The Charity Commission has criticised a charity that transferred the ownership of a school it ran to one of its trustees.
The regulator today published its report about its inquiry into Avicenna Global, which was registered as a charity in 2013 with objects of the advancement of education with a focus on the works of the herbalist, scholar and philosopher Avicenna and ran a school in Sheffield for primary and secondary-age children.
The regulator opened a compliance case into the charity in September 2017 after concerns were raised and escalated it to a statutory inquiry in June 2019.
The inquiry into the now-defunct charity found it owned the school when it was opened in 2013, but it was transferred from the charity to a private partnership set up by two of the trustees in November 2015.
The report says that in September 2017 the ownership of the school was then transferred from the private partnership to a trustee, who is identified only as Trustee A.
The inquiry found that the charity’s bank accounts continued to be used in the operation of the school after the transfer, although this had stopped because the charity ceased operating in 2019.
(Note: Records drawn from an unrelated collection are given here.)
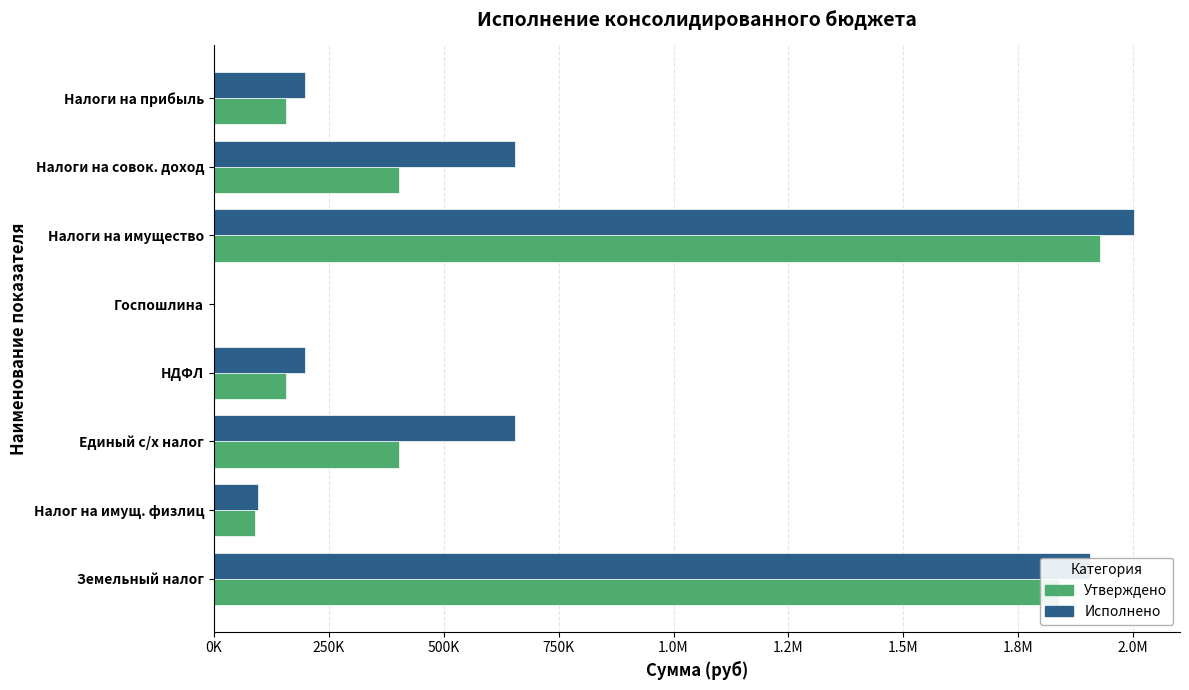

What is the average value of the Утверждено series?

621925.0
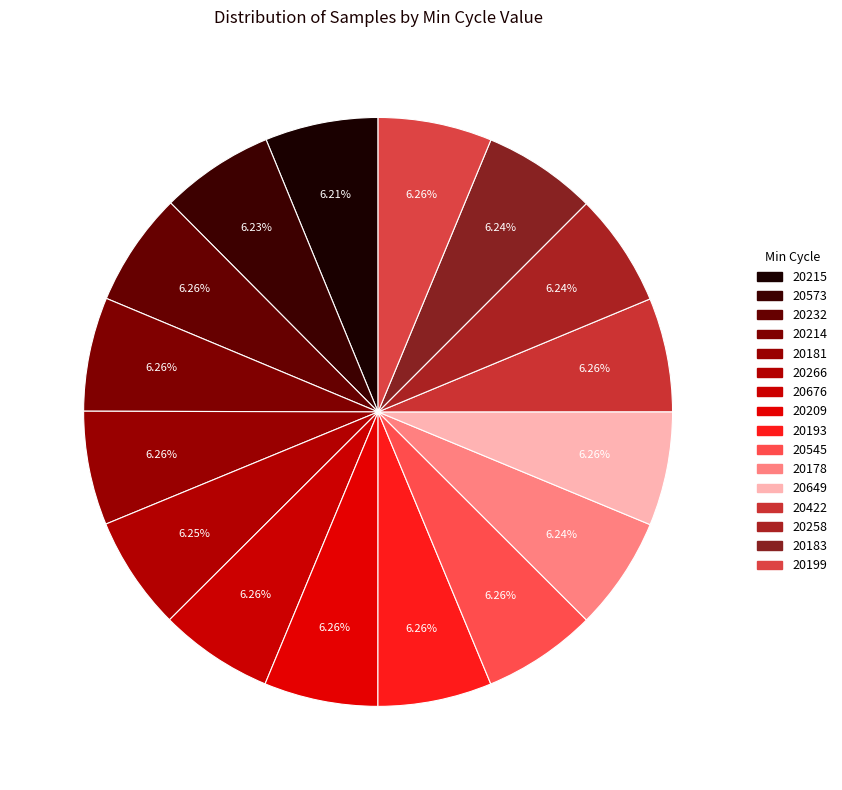

Count the number of slices in the pie.

16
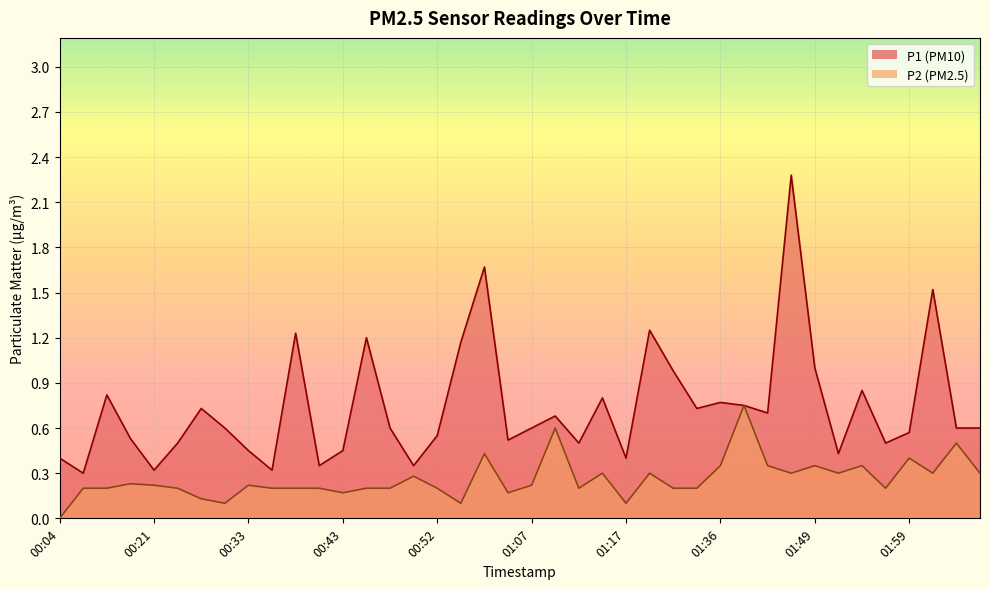

Which series has the widest spread of values?

P1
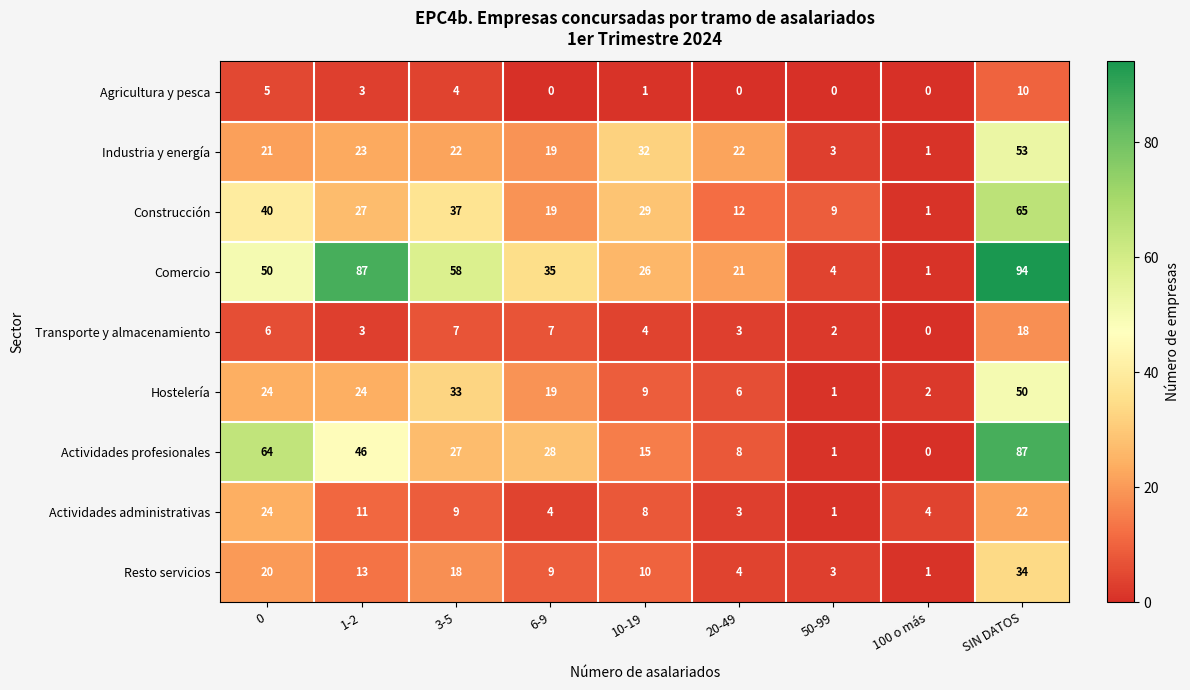

How many data points in Transporte y almacenamiento are less than 4?

4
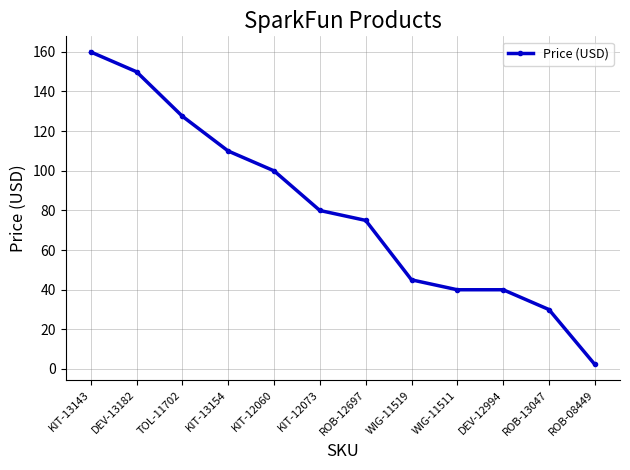

Which has a higher value, DEV-12994 or DEV-13182?

DEV-13182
The commission said it met trustees and former trustees who had been in office at the time of the transfer of the school to the private partnership.
The regulator said the individuals were not able to provide documents to show the transfer had been made lawfully or in the best interests of the charity.
The commission found that the charity had not suffered a financial loss from the transfer of the school because it was not operating at a profit at the time of the transfer.
But the regulator concluded that the transfer of the school was not made in accordance with the charity’s governing document, which did not allow for the transfer of income or property of the charity to any of its members by way of profit.
The commission also found that two unnamed trustees had employed family members to work in the school, which it said was in breach of the charity’s governing document and constituted unauthorised trustee benefit.
The inquiry concluded that the trustees had not fully understood the charity’s governing document or their responsibilities in meeting their obligations.
The trustees also failed to show how they were making decisions in the best interests of the charity, it found.
In December 2020, the regulator ordered the trustees to wind up the charity and it was removed from the register of charities on 3 September.